In a process that will take decades to complete, Japan has started releasing treated water from the destroyed Fukushima Daiichi nuclear power plant, raising concerns about introducing residual tritium into the environment.
Other nuclear contaminants have been removed from the water, but there is no process for purging one contaminant—tritium, a radioactive isotope of hydrogen—and so Japan is relying on a strategy of diluting the water to theoretically safe levels. Tests in the waters near the site following release did not indicate radioactivity, and tested fish showed no tritium contamination.
But as the BBC reports, the action has been controversial, with nuclear activists and some countries—notably China—criticizing the strategy and demanding further studies.
“The challenge with radionuclides (like tritium) is that they present a question that science cannot fully answer, which is: at very low levels of exposure, what can be counted as ‘safe’?” said American professor Emily Hammond, an expert in energy and environmental law at George Washington University.
“One can have a lot of faith in the International Atomic Energy Agency’s (IAEA) work while still recognizing that compliance with standards does not mean there are ‘zero’ environmental or human consequences attributed to the decision,” Hammond said.
The release is an outcome of efforts to contain radioactive waste following the meltdown of the Fukushima power plant 12 years ago, when an earthquake and tsunami destroyed its cooling system and caused reactor cores to overheat. Water within the facility was contaminated with highly radioactive material. A Japanese high court later ruled the disaster preventable, and a group of six Japanese youth have since sued over their post-meltdown cancer diagnoses.
Since the meltdown, the plant’s owner, the Tokyo Electric Power Company (TEPCO), has been pumping in water to cool down the fuel rods. The contaminated water from this process is stored in more than 1,000 tanks, enough to fill more than 500 Olympic swimming pools. But Japan now says it needs the land occupied by the tanks to build new facilities to safely decommission the plant, and has raised concerns about threats to the tanks in the event of a natural disaster.
The IAEA okayed Japan’s plan following an independent, onsite analysis, concluding that the discharged water’s tritium concentration was “far below the operational limit of 1,500 becquerels per litre (Bq/L),” , a measure of radioactivity. That threshold is also six times less than the World Health Organization’s limit for drinking water, which is at 10,000 Bq/L.
Many scientists agree the process is safe if tritium levels are low enough. But others have raised concerns about how it could affect the ocean bed, marine life, and humans, saying more studies are needed.
China vocally criticized the release and banned seafood imports from Japan, but has also been accused of hypocrisy on this front, with critics alleging that China’s nuclear plants release wastewater with higher tritium levels than those from Fukushima.
A similar plan to dump tritium-contaminated water into the Hudson River was recently blocked by New York Governor Kathy Hochul, noted Gordon Edwards, president of the Canadian Coalition for Nuclear Responsibility. He said the “nuclear establishment” downplays, ignores, or even denies some of the risks of tritium.

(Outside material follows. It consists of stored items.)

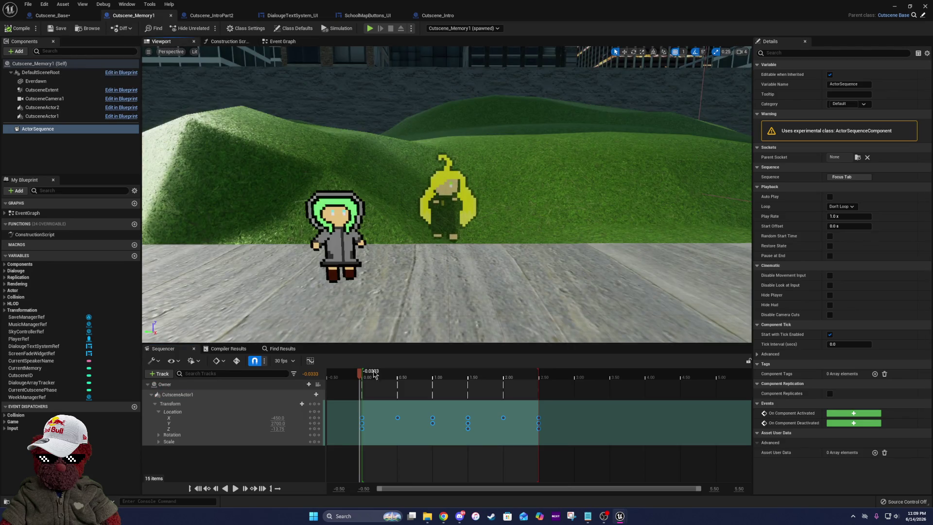
click(194, 348)
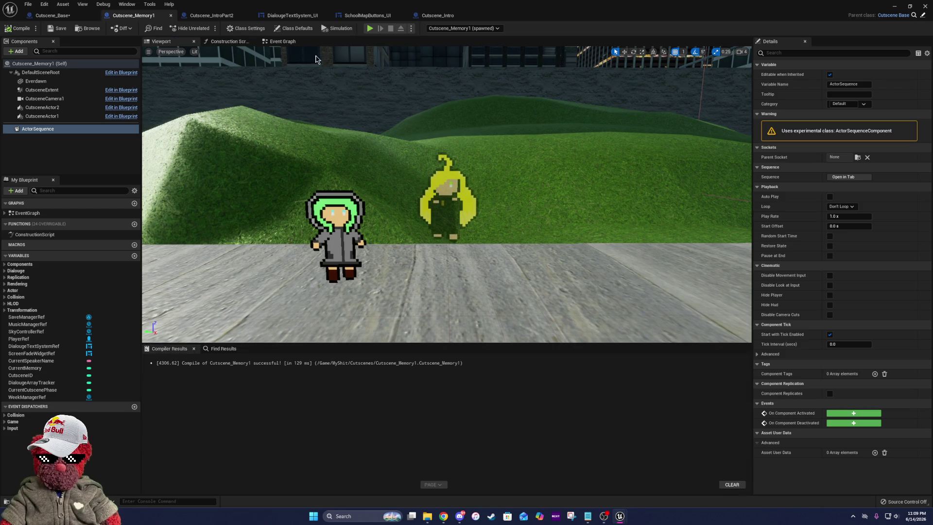
click(284, 41)
- Add a Play node on ActorSequence's Sequence Player, wired between Delay and Switch on Name
mouse_move(97, 134)
mouse_down()
mouse_move(281, 203)
mouse_move(371, 198)
mouse_move(391, 161)
mouse_up()
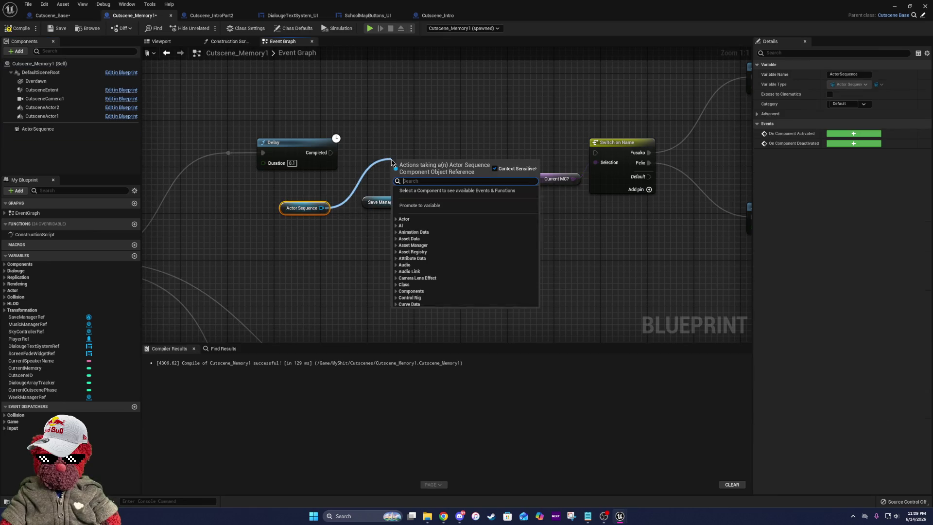
text(play)
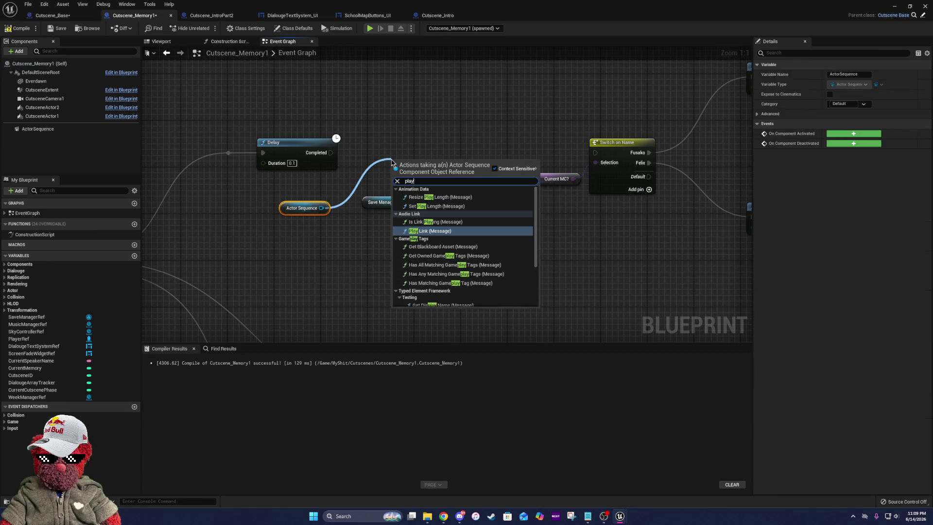
scroll(445, 273, down, 5)
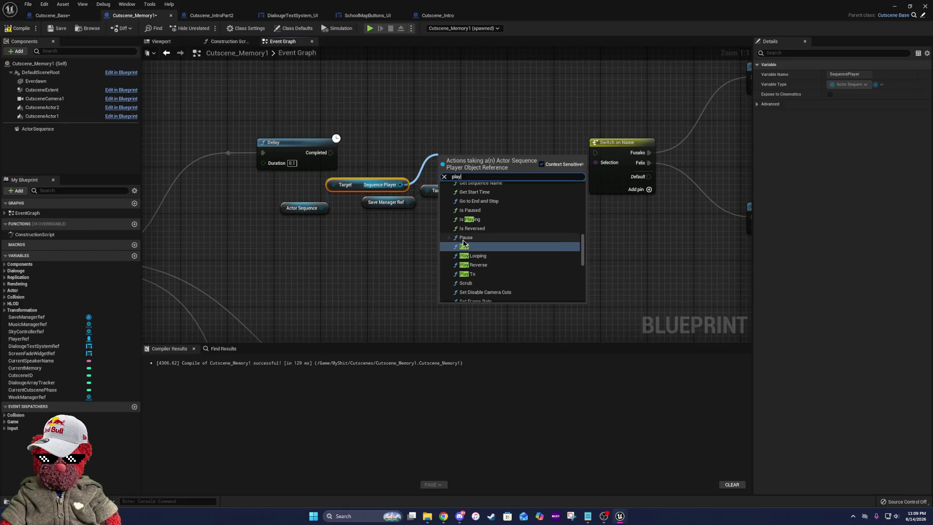
click(466, 245)
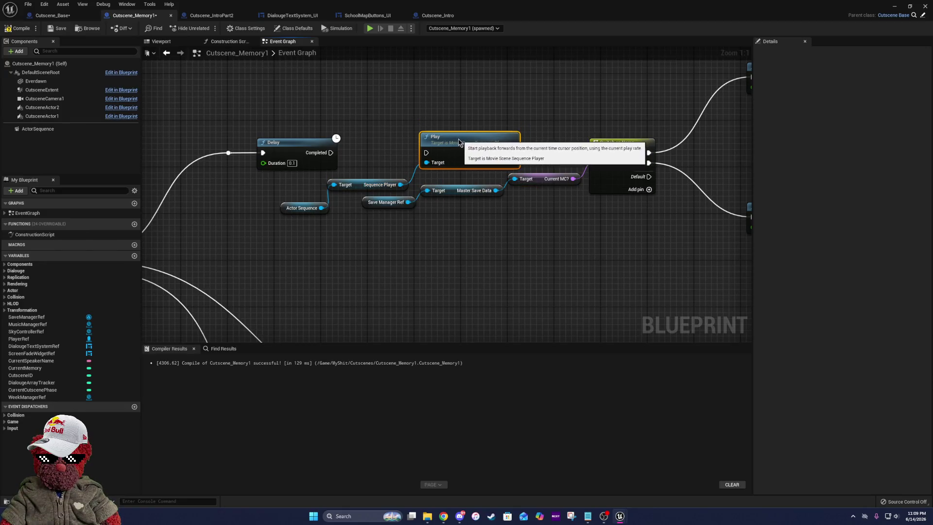
drag(427, 153, 331, 153)
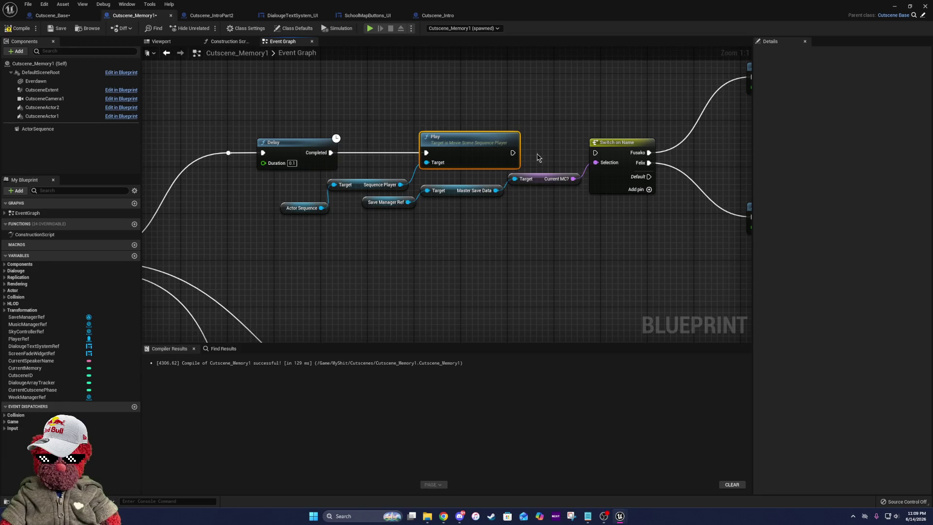
drag(513, 153, 596, 153)
- Reconnect the Sequence Player's Target to Actor Sequence and line up the Delay and Play nodes
drag(466, 212, 387, 207)
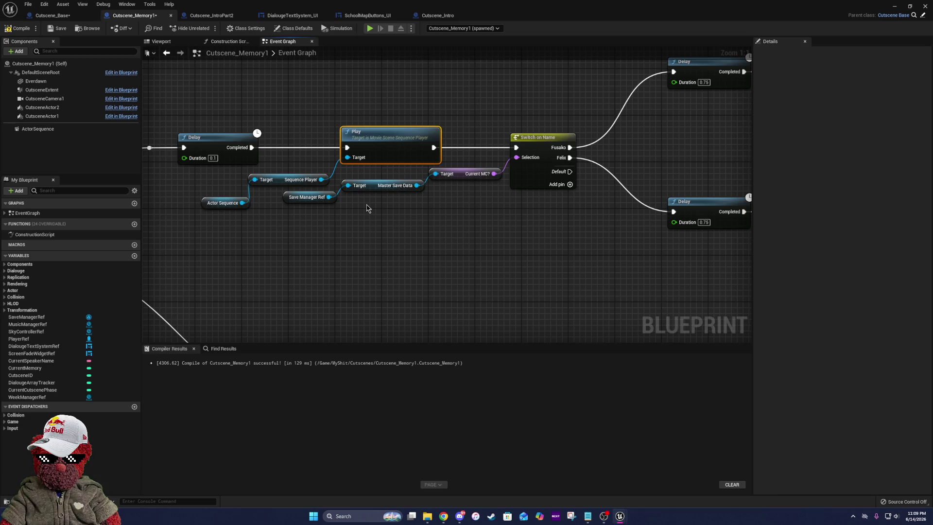
drag(414, 140, 396, 141)
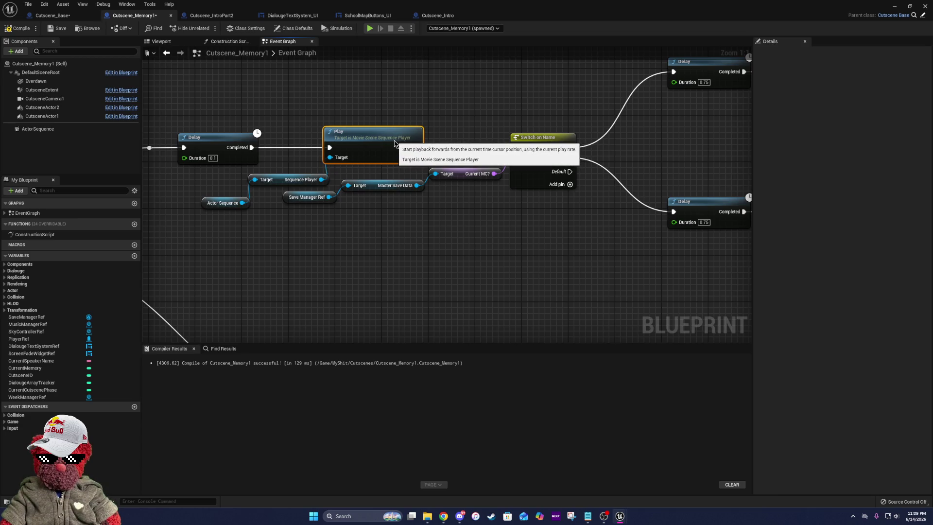
drag(338, 174, 465, 181)
click(397, 185)
ctrl+click(350, 209)
mouse_move(381, 186)
mouse_down()
mouse_move(399, 187)
mouse_move(369, 210)
mouse_move(391, 185)
mouse_up()
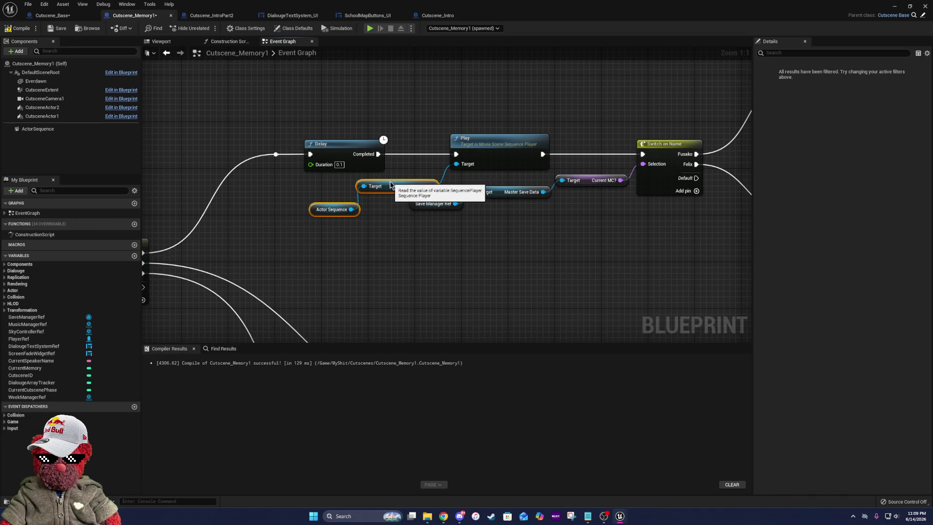
click(361, 212)
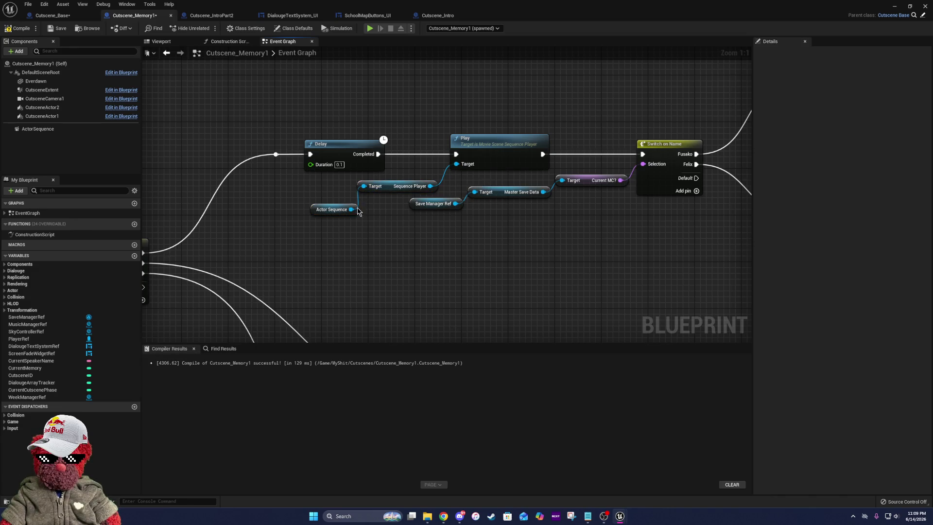
drag(357, 210, 345, 204)
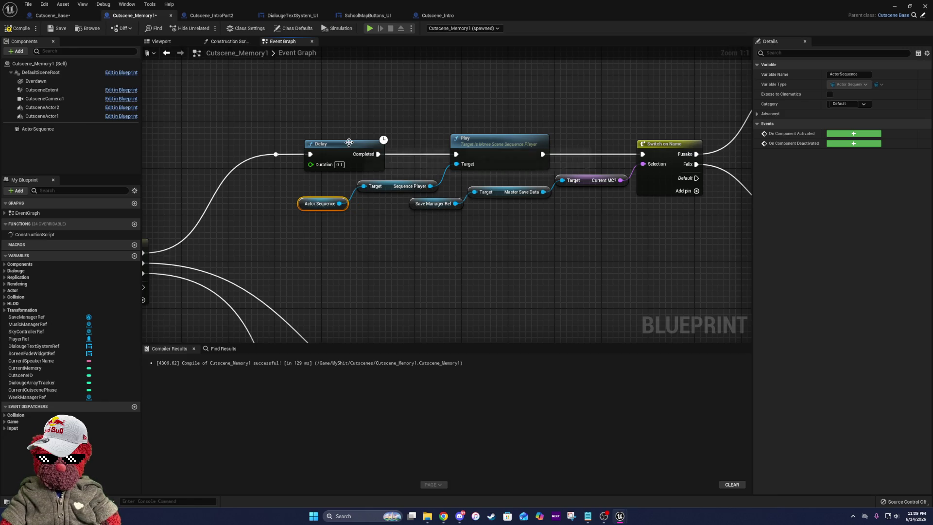
drag(349, 142, 338, 142)
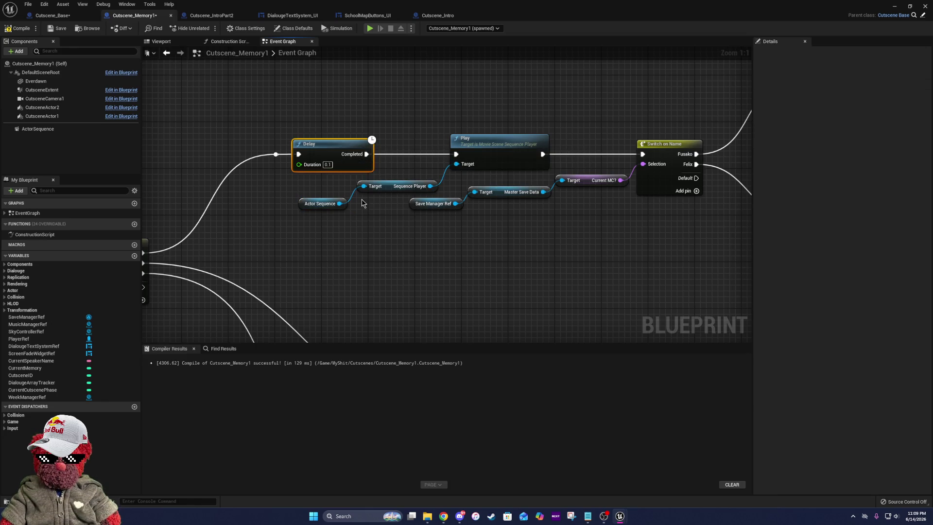
- Lower the save-data lookup nodes, group the three playback nodes, and compile Cutscene_Memory1
drag(447, 175, 358, 163)
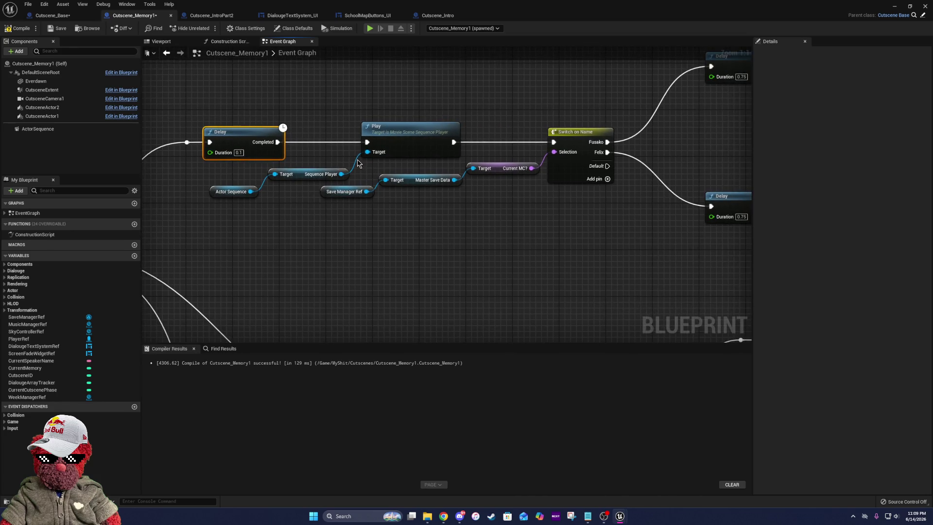
drag(422, 203, 492, 203)
drag(495, 169, 497, 186)
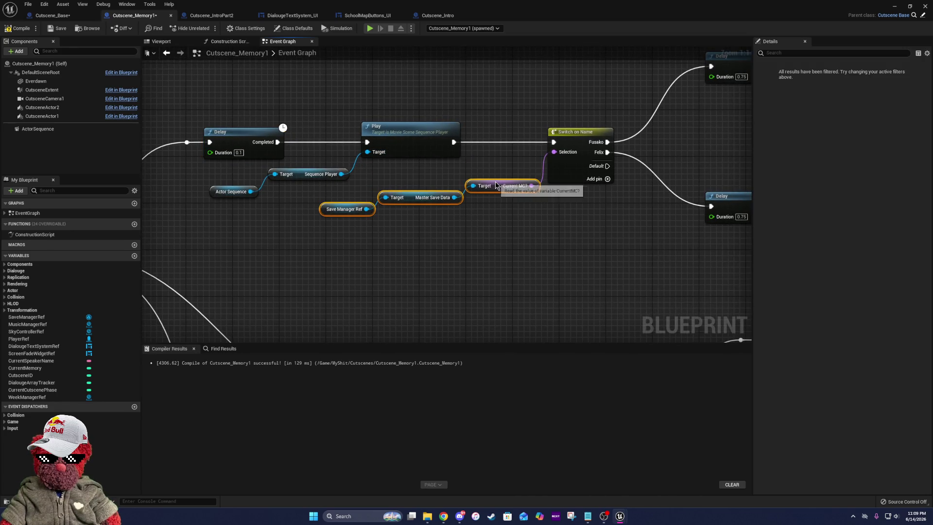
drag(302, 169, 308, 163)
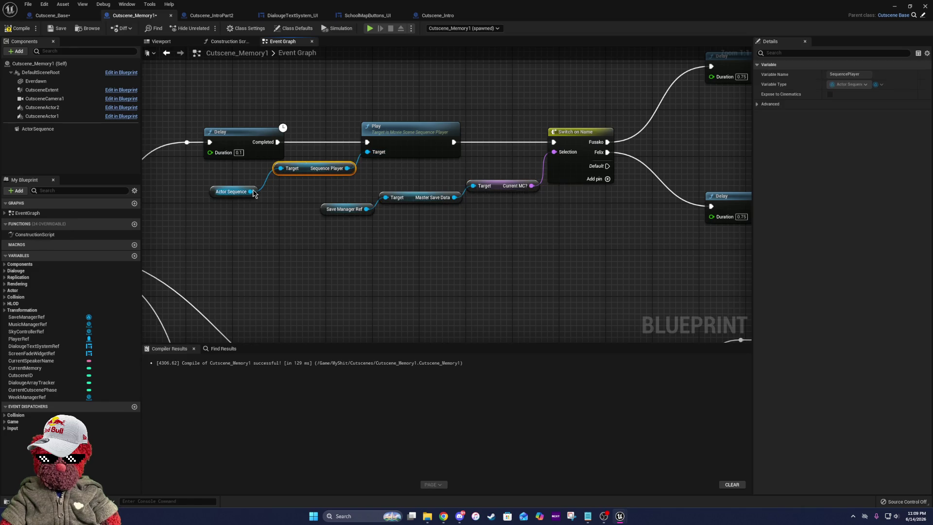
drag(258, 192, 264, 182)
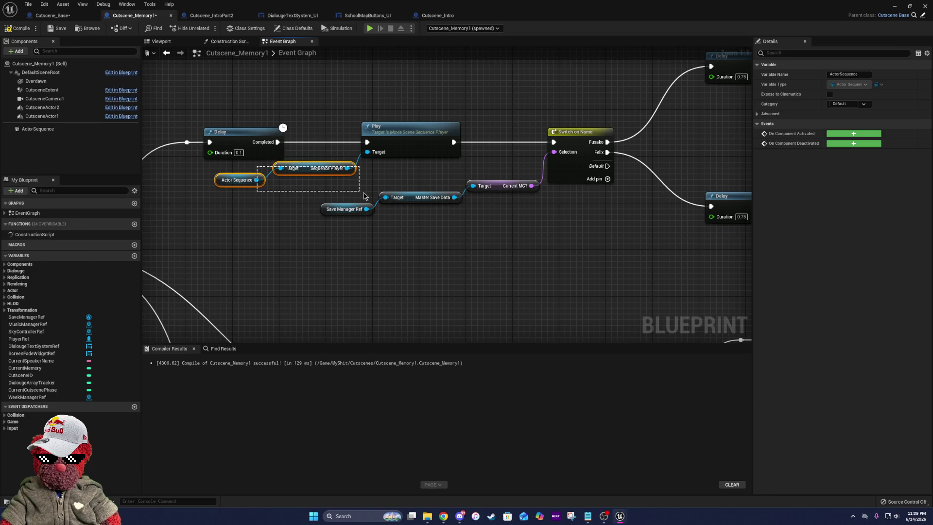
drag(366, 197, 367, 196)
shift+click(418, 134)
drag(418, 134, 455, 133)
click(421, 228)
click(61, 29)
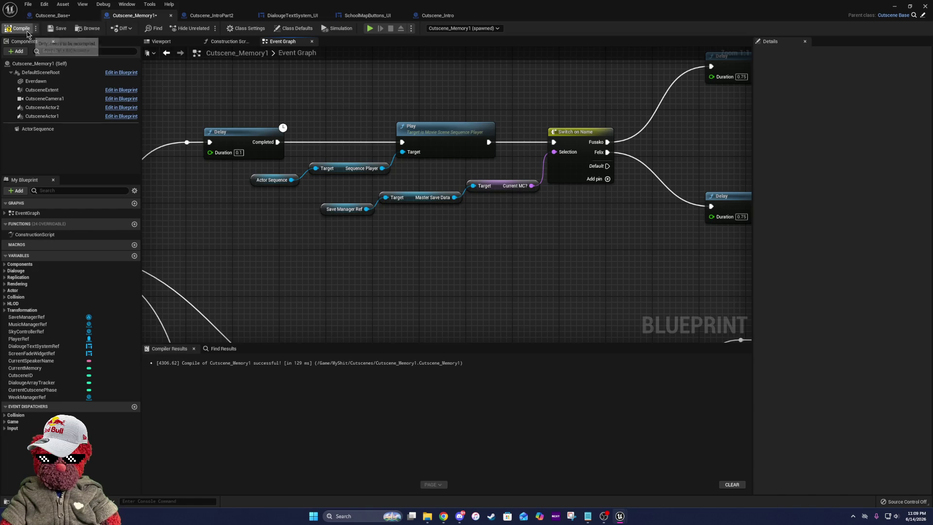
scroll(353, 224, down, 7)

“A larger population exposed to the same small dose of atomic radiation will show a correspondingly larger number of radiation-induced cancers proportional to the number of individuals exposed,” he said, citing an “important and poorly understood role of organically-bound tritium (tritium as a constituent of organic molecules) in bioaccumulation and biomagnification phenomena.”
Instead of dumping contaminated water, Edwards suggests nuclear plants follow the processes used in Canada and other countries, where tritium-contaminated water is stored for years at a time in stainless steel drums that are carefully sealed to prevent evaporation.
A river “is not a radioactive waste facility, nor should it be treated as a radioactive sewer,” he warned. “Carelessness and/or callousness regarding nuclear waste leads to an increasingly radioactive world.”
Nuclear energy has long been a flashpoint for climate advocates, with tension between proponents citing its potential to produce clean energy, and opponents raising alarm over health and safety risks that may arise, in part from insufficient policies for dealing with radioactive waste. Also at issue is the high price tag of nuclear energy and a protracted timeline for project development which is almost always extended by costly delays.
But recently, 18-year-old climate activist Ia Aanstoot called for Greenpeace to drop its “old-fashioned and unscientific” campaign against nuclear power, saying the organization’s legal challenge in the European Union serves fossil fuel interests instead of climate action, writes the Guardian.